All of these women made me realize how important it is to talk about vaginismus, openly and honestly.
And as a filmmaker, that’s what I do – tell stories that I feel deserve to be told. My goal in making Debbie Does Dilators was to spread awareness and validate the experiences of those with vaginismus.
It was important to me that the film would be somewhat humorous – I didn’t want to evoke pity in the viewer, but empathy.
That’s how the protagonist’s job came about – she’s a production assistant on porn sets, and I wanted to explore the irony of that. She’s constantly surrounded by artificial and idealized portrayals of sex that she can’t relate to whatsoever.
It’s kind of a metaphor for the world we live in.
We are bombarded by images the media presents to us, a standard to live up to, while many of us cannot relate to them – whether it be because of our race, class, ability, sexuality or gender identity.
In the hookup scene, I pulled a lot of inspiration from my experiences revealing my condition to past partners.
I’m bisexual and have experienced negative reactions to vaginismus from partners of all gender identities, but it was important to me that my main character in this film be straight, as the revelation of the condition tends to be the most dramatic within straight partnerships due to “sex” in heteronormative society being defined, literally, as penis-in-vagina penetration.
The line in the film where the guy says…
“I can’t teach you to enjoy sex” – a dude I hooked up with during my freshman year of college literally said that to me, verbatim, before suggesting I masturbate in front of him to “loosen up”.
It was crushing and humiliating.
I hadn’t asked him to “teach” me anything – I’d just told him I experienced pain with penetration, in the hopes that he’d take that into consideration moving forward.
I’d intended to still let him penetrate me, despite the pain, as that’s what I’d become accustomed to doing. Needless to say, though, the fling ended after that incident.
It was really empowering to put that moment in the film – to expose the BS that people with vaginismus have to deal with.
The lead actress, Kylie Zimmer’s involvement in the project turned out to be serendipitous. I’d asked a friend if he knew anyone in the acting school he attended who might be a good fit, and he suggested Kylie, so I invited her to audition. She nailed the character for me, and I offered her the role.
The first time we met up to go through the script together, she revealed that she’d been struggling with symptoms of vaginismus for a while.
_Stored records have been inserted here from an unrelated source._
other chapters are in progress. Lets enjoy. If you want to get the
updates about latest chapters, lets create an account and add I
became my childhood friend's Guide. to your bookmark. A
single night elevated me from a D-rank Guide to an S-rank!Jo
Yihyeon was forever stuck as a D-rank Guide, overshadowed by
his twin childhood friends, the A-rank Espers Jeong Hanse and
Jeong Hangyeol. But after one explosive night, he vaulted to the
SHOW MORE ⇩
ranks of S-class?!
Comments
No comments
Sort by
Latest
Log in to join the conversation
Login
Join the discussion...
I was amazed – it was incredible, and a testament to the commonality of the condition, that the actor I’d found by chance and ultimately cast in the role actually had vaginismus. It was as if the role was written for her.
I was graciously awarded funding for the film from the clinic I was treated at, Maze Women’s Sexual Health.
In writing the exam room scene, I consulted the medical team at Maze to ensure it was accurate. They also connected me with other patients with vaginismus, allowing me to gain others’ perspectives and experiences with the condition and work those into the script.
It was so awesome to have Maze’s support throughout the process of creating Debbie Does Dilators, and really felt full-circle. My experience being treated there was nothing but positive and I was happy to feature them as the clinic in the film.
Making Debbie Does Dilators was the most vulnerable thing I have ever done.
There were moments where I panicked, wondering whether I’d alienate audiences with my film about this “weird” subject. But I was projecting, being self-conscious.
With support from close friends, family, and Maze, I found the strength to push through that fear.
Debbie Does Dilators premiered at the Indie Memphis Film Festival, won Best Brooklyn Project at the Brooklyn Film Festival and screened at various other festivals around the country.
Now, I’m finally sharing it on the web which feels really great – here, it can reach the widest audience and hopefully have an impact.